Segment Start: Task inputs

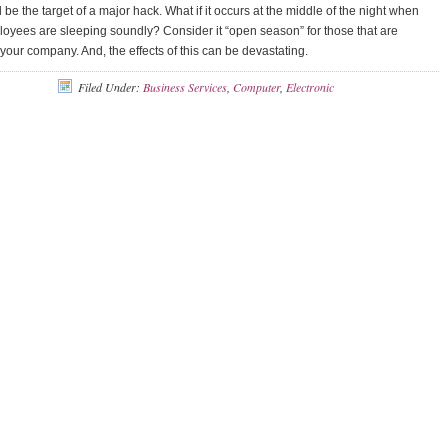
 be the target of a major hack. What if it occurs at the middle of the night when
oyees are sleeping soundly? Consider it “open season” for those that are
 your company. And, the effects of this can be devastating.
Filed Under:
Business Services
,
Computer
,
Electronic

Segment End: Task inputs
Segment Start: Task inputs

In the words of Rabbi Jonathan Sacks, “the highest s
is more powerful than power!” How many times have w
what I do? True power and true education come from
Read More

Segment End: Task inputs
Segment Start: Task inputs

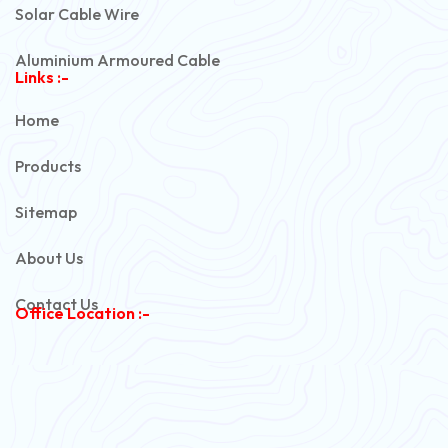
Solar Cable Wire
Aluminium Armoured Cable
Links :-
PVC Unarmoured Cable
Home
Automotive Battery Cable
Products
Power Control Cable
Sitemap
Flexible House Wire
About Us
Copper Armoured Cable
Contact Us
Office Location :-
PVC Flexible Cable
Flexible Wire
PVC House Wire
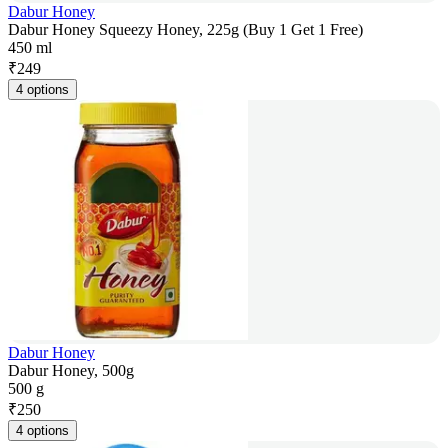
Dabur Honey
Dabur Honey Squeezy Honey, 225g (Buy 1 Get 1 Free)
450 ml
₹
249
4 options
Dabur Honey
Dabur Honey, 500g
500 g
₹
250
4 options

Segment End: Task inputs

### What you are asked to do
Tally the lines in the data above that contain the string "Wire", and reply with the count alone.

### Written solution
4